(Exercise description): Rewrite the data below as a CSV file with the header columns instruction and output. Each row should hold one piece of text to be answered and its answer, each in its own quoted field with line breaks replaced by spaces, and the pictures should be left out.

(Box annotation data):

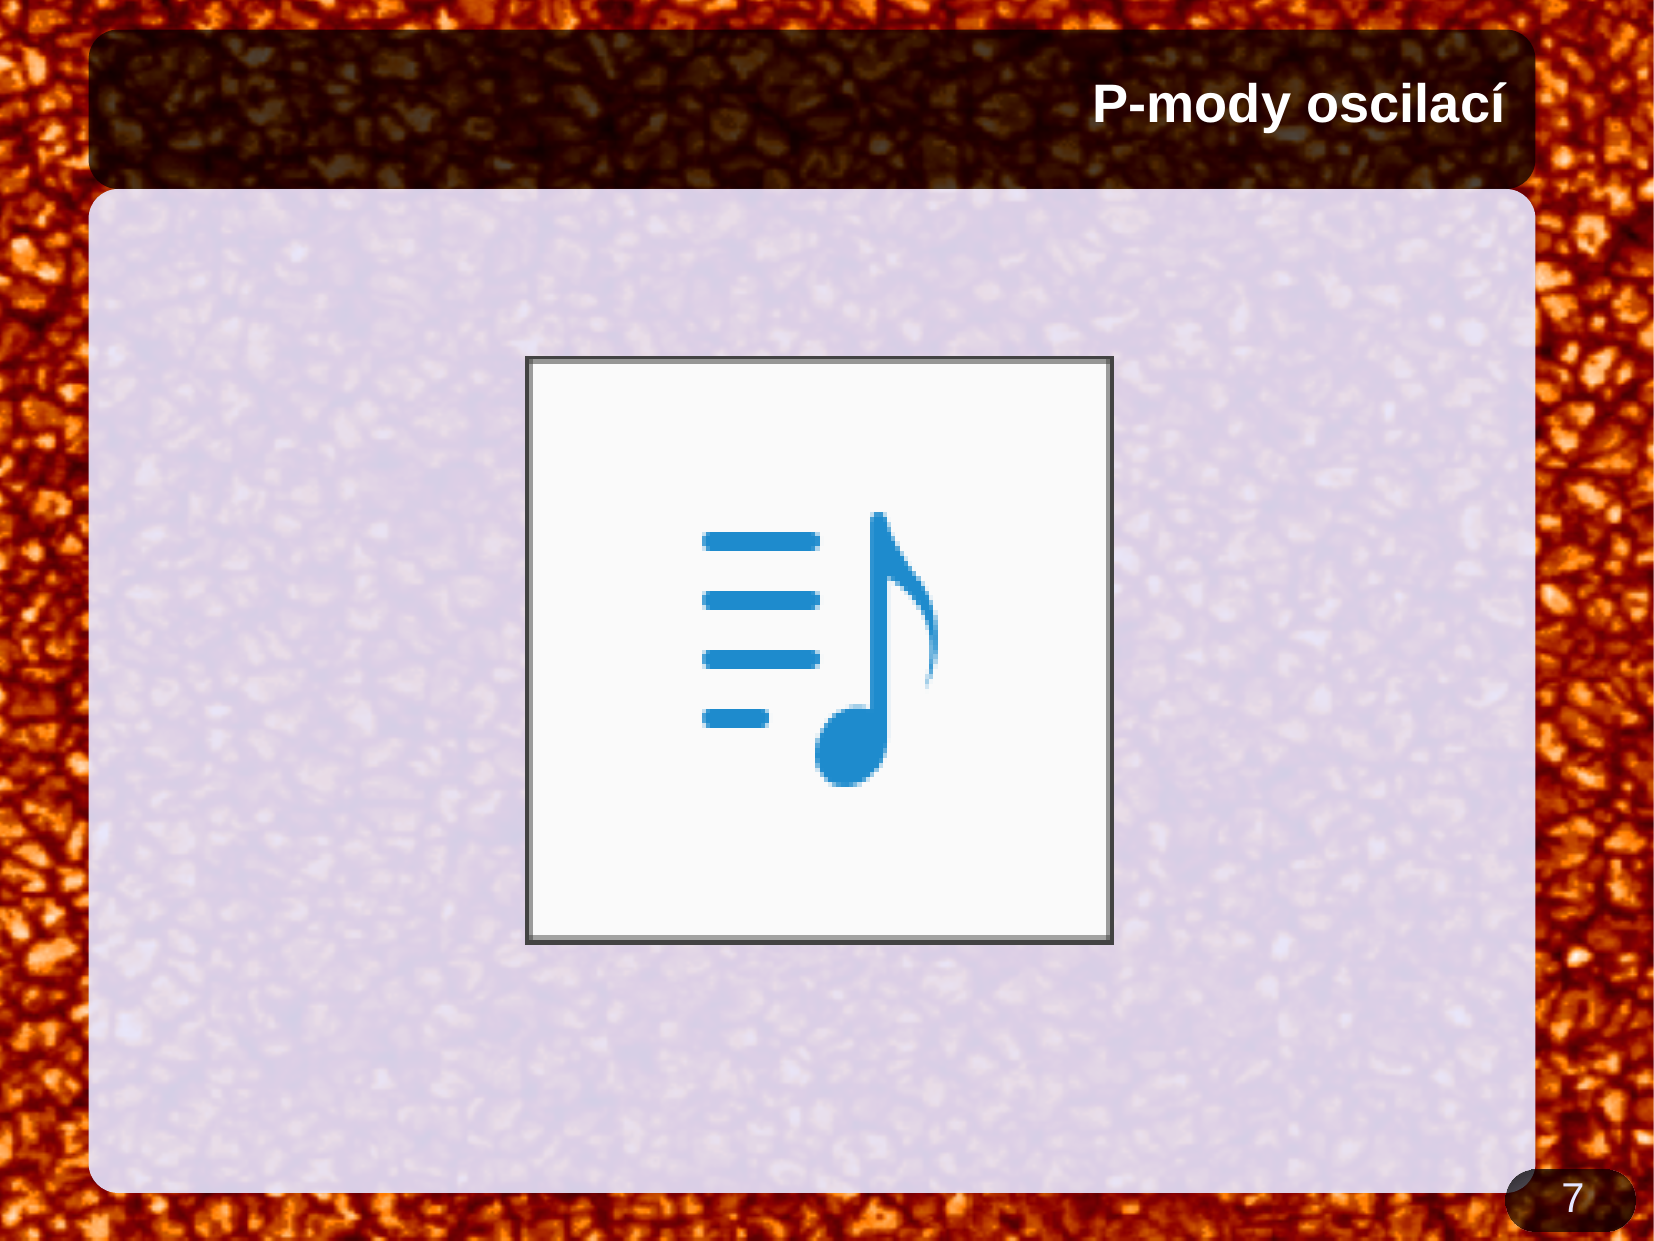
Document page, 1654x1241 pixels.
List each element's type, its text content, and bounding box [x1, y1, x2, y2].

title P-mody oscilací [118, 59, 1506, 148]
text_box [524, 355, 1116, 946]
picture [0, 0, 1654, 1241]
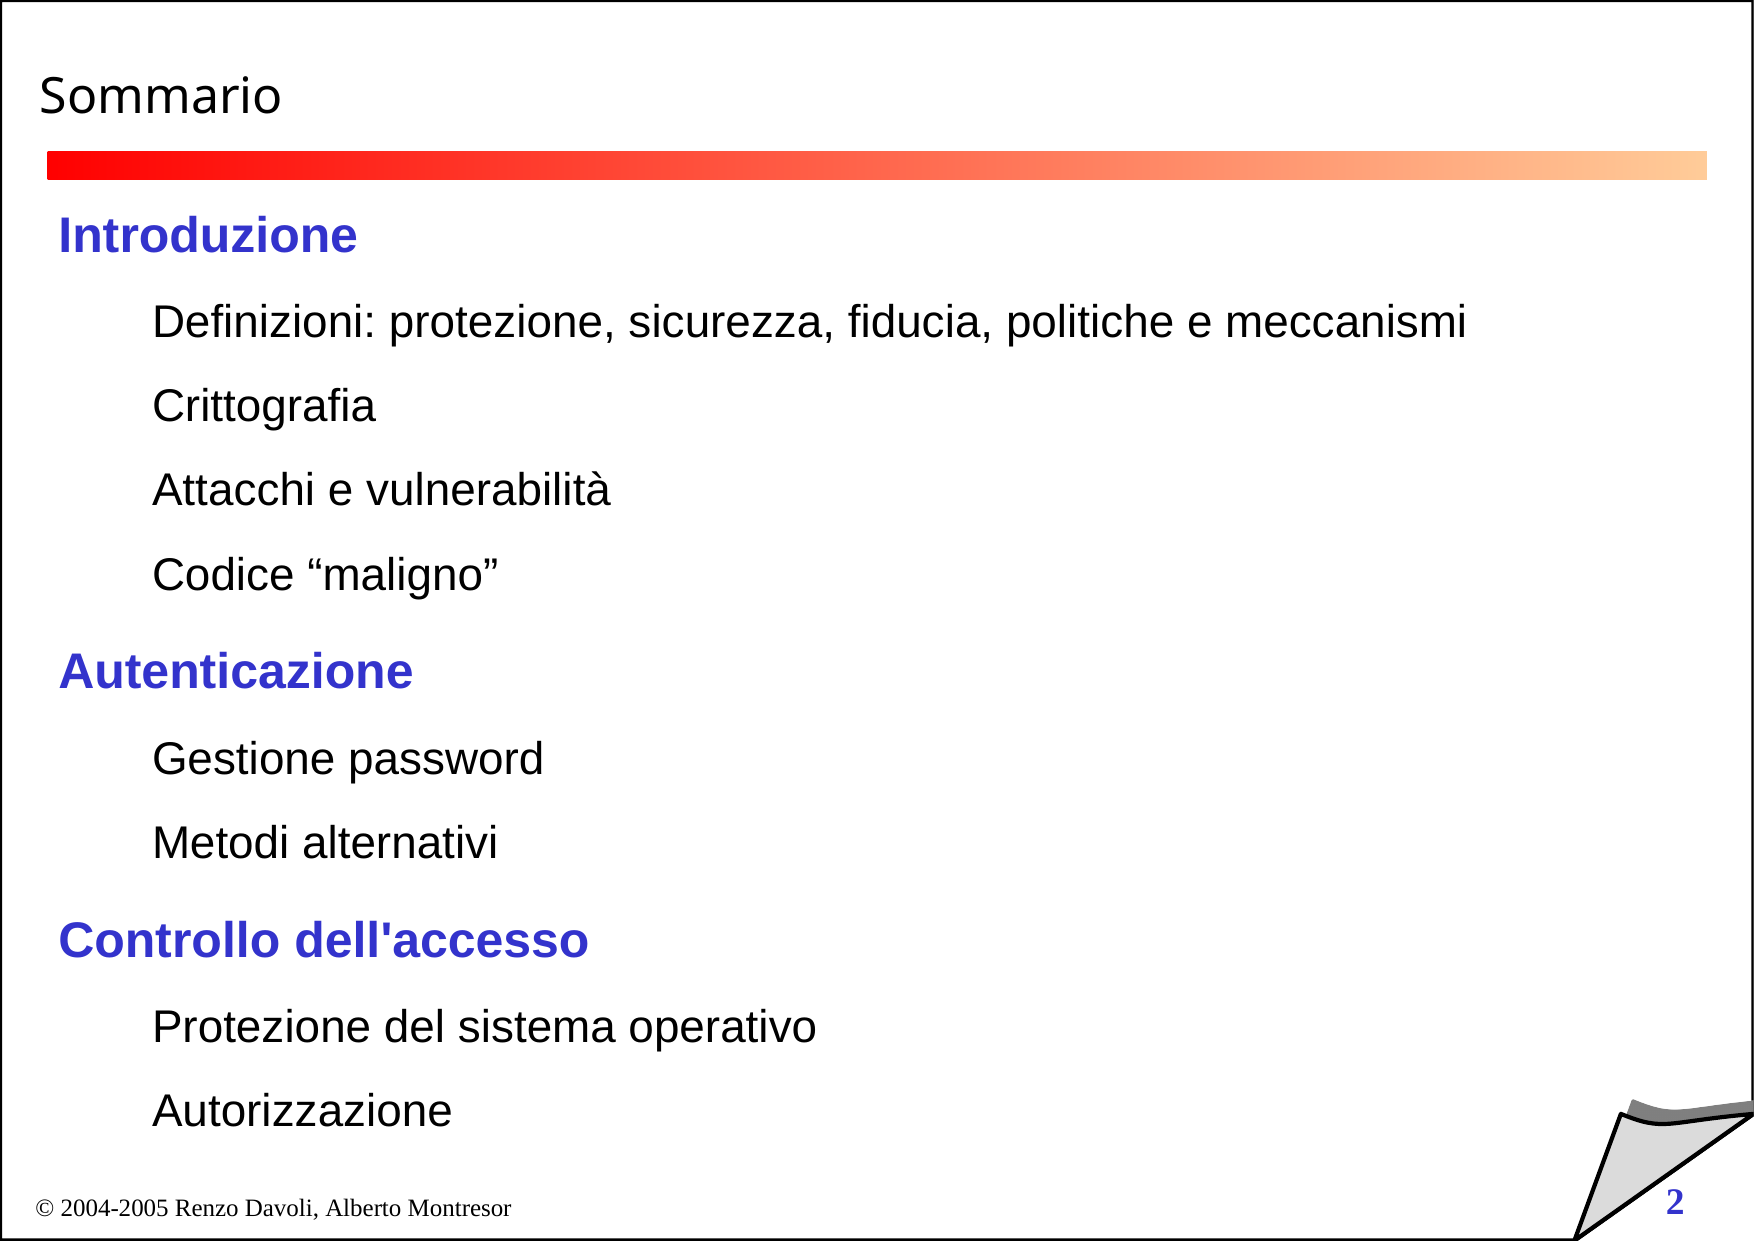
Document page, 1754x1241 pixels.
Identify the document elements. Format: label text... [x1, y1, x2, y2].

title Sommario [40, 49, 1713, 144]
list Introduzione Definizioni: protezione, sicurezza, fiducia, politiche e meccanismi Crittografia Attacchi e vulnerabilità Codice “maligno” Autenticazione Gestione password Metodi alternativi Controllo dell'accesso Protezione del sistema operativo Autorizzazione [58, 206, 1695, 1137]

(Written answer):
instruction,output
"Document page, 1654x1241 pixels. List each element's type, its text content, and bounding box [x1, y1, x2, y2].","title P-mody oscilací [118, 59, 1506, 148] text_box [524, 355, 1116, 946] picture [0, 0, 1654, 1241]"
"Document page, 1754x1241 pixels. Identify the document elements. Format: label text... [x1, y1, x2, y2].","title Sommario [40, 49, 1713, 144] list Introduzione Definizioni: protezione, sicurezza, fiducia, politiche e meccanismi Crittografia Attacchi e vulnerabilità Codice “maligno” Autenticazione Gestione password Metodi alternativi Controllo dell'accesso Protezione del sistema operativo Autorizzazione [58, 206, 1695, 1137]"